## SELECTED PASSAGE
In March, 1998, I had the pleasure of meeting a lovely lady, Nancy Weare at Stevens Memorial Library, as she introduced

“Anne Dudley Bradstreet

     America’s First Poet

Selections from Her Works”

the chapbook she had edited to bring Mistress Bradstreet out into the public once more after decades of being ignored.

Nancy discussed the life and words of Mistress Bradstreet, a founding mother of Andover Parish and America’s first published poet in 1650.  She told the audience that in 1995, she had heard Anne’s poems read and had no idea of the poet or her lovely poems written so long ago.  Even with a major in literature, Anne was a complete surprise to her.

The quiet passion with which Nancy spoke of “To My Dear and Loving Husband,” demonstrated  Anne’s deep devotion to Simon as his wife since they wed back in Lincolnshire, England in 1628.

Collected data:

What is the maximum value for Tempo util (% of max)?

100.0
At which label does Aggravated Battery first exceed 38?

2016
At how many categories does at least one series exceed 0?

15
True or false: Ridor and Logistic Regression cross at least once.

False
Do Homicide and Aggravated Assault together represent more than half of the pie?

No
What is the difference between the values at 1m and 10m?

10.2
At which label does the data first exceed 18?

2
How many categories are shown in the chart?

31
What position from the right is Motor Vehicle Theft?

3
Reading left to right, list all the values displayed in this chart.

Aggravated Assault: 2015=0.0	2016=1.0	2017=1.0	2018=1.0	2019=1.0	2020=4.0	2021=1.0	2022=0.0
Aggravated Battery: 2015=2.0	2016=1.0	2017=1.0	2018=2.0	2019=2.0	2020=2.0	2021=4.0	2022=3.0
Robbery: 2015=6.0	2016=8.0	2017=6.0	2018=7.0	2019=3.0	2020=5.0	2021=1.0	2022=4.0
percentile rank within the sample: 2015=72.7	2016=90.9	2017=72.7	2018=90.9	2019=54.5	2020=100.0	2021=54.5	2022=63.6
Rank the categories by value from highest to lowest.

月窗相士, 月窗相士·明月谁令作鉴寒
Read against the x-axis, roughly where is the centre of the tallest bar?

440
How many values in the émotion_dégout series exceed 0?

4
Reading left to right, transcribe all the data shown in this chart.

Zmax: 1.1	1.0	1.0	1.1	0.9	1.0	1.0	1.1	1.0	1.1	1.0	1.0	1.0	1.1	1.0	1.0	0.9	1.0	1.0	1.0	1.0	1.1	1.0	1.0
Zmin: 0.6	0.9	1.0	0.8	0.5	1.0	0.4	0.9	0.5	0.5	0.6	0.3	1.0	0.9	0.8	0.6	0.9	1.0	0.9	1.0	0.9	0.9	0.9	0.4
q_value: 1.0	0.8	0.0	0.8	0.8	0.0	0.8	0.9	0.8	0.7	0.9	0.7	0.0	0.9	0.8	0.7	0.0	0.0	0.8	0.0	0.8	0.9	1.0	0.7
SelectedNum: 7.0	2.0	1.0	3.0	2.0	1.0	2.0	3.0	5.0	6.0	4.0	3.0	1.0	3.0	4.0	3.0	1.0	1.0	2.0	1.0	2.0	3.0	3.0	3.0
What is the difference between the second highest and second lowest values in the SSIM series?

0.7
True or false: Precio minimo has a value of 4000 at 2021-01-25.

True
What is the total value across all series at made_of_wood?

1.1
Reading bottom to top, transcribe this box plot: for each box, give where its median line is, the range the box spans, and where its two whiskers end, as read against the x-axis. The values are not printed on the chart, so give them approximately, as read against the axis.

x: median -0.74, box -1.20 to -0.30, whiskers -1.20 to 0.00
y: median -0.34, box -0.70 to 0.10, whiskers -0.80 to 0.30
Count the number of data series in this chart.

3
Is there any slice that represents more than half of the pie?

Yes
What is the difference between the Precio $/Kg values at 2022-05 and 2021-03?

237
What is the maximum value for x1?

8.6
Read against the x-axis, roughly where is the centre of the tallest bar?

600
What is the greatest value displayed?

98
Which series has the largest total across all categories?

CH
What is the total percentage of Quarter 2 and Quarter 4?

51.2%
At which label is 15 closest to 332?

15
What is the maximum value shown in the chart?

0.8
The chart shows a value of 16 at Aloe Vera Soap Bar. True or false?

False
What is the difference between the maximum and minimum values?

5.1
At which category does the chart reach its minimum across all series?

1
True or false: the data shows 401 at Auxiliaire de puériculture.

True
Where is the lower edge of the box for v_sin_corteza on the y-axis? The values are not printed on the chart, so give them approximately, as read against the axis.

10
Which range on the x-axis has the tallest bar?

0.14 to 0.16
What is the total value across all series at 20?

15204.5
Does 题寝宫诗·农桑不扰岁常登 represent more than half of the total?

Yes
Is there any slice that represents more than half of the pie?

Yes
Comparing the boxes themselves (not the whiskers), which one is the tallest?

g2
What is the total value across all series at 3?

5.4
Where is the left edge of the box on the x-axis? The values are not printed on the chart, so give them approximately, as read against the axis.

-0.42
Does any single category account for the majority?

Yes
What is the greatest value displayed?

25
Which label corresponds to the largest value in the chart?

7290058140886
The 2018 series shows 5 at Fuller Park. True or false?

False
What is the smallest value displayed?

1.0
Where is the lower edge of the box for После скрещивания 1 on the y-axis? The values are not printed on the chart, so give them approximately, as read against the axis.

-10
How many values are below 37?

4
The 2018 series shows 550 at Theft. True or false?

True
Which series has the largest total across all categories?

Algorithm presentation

## TASK DESCRIPTION
Carry the account of Nancy Weare's talk on Anne Bradstreet further, picking up right after its final sentence. The listing has nothing to do with the account of Nancy Weare's talk on Anne Bradstreet.

## RESPONSE TO THIS EXERCISE
That Sunday afternoon in Spring changed my life completely as I meet two of the most cultured, gentle women ever.

Nancy, I must thank you for sharing your love of Anne with the world and with me.

Now, here is a brief overview of your very successful life of 92 years . . .

photo karen.jpg

  Nancy Virginia Weare
April 26, 1925 – December 12, 2017

Nancy Virginia Weare of Exeter, formerly of Newburyport, Boston and Ipswich passed away peacefully at RiverWoods in Exeter, New Hampshire on December 12th at the age of 92.

She was born at home on Ashland St. in Newburyport, the daughter of Laurence Weare and Helen Rodigrass Weare.

An only child, Nancy graduated from Newburyport High School, Class of 1943. She went on to earn a Bachelor Degree in Fine Arts at the Massachusetts College of Art and spent 20 years as an art editor for Ginn and Company in Boston.

She received a Masters Degree in Special Education and then taught at the Brown School in Newburyport for 17 years.

After retirement Nancy decided to write “Plum Island, The Way It Was”, about her favorite place in the whole world, her family’s summer camp at the Knobbs.   She enjoyed sailing, swimming and teaching her dog Nicki to dig for clams. Her fondest and most vivid memories were created on this special place, Plum Island.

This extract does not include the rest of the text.